El rostro de ese Chetumal importado se transformó cuando el gobierno federal decidió abrir el país todo a la importación, cuando llegaron la liberación de los mercados, la desregulación y la privatización, los tiempos del neoliberalismo dicen. Chetumal perdió entonces el privilegio que tenía con La Paz, en Baja Sur, de ser paraísos de productos importados desde los tiempos del perímetro libre, cuando ambos eran territorios federales. Pocos, sino es que ninguno, de los hijos de los comerciantes de entonces, que hacían de la avenida de los Héroes y del centro de la ciudad toda una aventura comercial, han sobrevivido a las nuevas realidades mercantiles. Esa avenida y las calles aledañas del centro están llenas hoy de zapaterías, de ropa barata, de venta de baratijas y chácharas, con sus honrosas excepciones.

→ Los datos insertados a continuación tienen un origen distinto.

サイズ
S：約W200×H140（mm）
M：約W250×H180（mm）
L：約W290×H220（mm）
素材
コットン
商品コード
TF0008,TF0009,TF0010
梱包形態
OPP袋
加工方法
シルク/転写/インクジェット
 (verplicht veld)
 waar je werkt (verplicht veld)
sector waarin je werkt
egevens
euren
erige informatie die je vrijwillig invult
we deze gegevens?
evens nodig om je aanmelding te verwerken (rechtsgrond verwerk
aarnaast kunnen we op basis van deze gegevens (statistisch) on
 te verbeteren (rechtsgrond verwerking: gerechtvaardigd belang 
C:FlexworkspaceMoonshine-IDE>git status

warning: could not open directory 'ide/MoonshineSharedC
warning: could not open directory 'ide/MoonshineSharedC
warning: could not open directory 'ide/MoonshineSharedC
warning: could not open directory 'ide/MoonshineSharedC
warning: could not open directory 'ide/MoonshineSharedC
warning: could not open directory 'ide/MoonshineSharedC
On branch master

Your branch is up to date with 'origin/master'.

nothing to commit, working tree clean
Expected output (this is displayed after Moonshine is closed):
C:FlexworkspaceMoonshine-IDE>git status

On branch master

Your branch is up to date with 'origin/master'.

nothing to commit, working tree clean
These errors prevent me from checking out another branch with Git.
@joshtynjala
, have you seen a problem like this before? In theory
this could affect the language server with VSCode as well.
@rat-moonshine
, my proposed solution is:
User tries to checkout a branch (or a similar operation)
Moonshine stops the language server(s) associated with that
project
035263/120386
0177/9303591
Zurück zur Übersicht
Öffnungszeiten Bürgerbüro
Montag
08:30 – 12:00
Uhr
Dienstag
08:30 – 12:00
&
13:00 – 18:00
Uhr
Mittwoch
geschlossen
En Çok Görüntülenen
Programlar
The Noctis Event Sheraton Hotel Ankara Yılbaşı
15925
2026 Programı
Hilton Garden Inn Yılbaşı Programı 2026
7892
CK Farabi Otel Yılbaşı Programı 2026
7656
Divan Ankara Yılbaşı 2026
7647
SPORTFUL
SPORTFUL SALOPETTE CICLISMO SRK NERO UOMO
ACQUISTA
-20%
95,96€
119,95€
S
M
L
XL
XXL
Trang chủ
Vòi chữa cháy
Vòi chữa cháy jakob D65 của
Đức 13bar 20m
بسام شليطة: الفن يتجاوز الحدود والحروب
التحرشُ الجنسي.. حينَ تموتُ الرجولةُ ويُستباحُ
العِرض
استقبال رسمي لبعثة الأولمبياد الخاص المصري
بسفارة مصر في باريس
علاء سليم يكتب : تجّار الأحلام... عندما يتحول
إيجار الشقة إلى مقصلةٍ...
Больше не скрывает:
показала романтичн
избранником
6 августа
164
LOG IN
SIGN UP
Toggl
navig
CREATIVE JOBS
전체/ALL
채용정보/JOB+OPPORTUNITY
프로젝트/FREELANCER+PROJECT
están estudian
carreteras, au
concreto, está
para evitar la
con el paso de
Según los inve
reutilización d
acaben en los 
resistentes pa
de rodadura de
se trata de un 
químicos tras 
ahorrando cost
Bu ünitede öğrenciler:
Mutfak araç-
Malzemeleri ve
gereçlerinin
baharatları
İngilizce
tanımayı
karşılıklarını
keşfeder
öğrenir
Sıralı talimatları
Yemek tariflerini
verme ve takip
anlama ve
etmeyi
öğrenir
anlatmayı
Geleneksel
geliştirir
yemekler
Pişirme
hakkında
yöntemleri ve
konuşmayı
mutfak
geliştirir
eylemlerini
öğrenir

Las ciudades, como los virus, van mutando. Ahora es el pretexto del bicentenario y el centenario de la Independencia y la Revolución respectivamente, para que aparezcan nuevas plazas y espacios públicos, nuevos pliegues para la faz de la ciudad. Hoy tal parece que las autoridades municipales quieren darle otro rostro a la Avenida de los Héroes, la arteria principal. Desconozco el proyecto, pero sé de la existencia de una incipiente organización ciudadana que se opone al mismo. Es cierto que las nuevas generaciones, los hijos de aquéllos comerciantes de la zona libre y muchos de los nuevos habitantes de la ciudad que sin haber nacido aquí le tienen cariño a esta tierra hospitalaria, tienen que plantearse otros escenarios para la ciudad capital del Estado, y en general para el sur de la entidad, para el municipio Othón P. Blanco. Me parece que es tiempo de recordar las hazañas que se han escenificado aquí, como haber derrotado a la malaria, que era endémica en la zona, y no temer a los nuevos virus. Es tiempo de hacer una planeación participativa para el sur.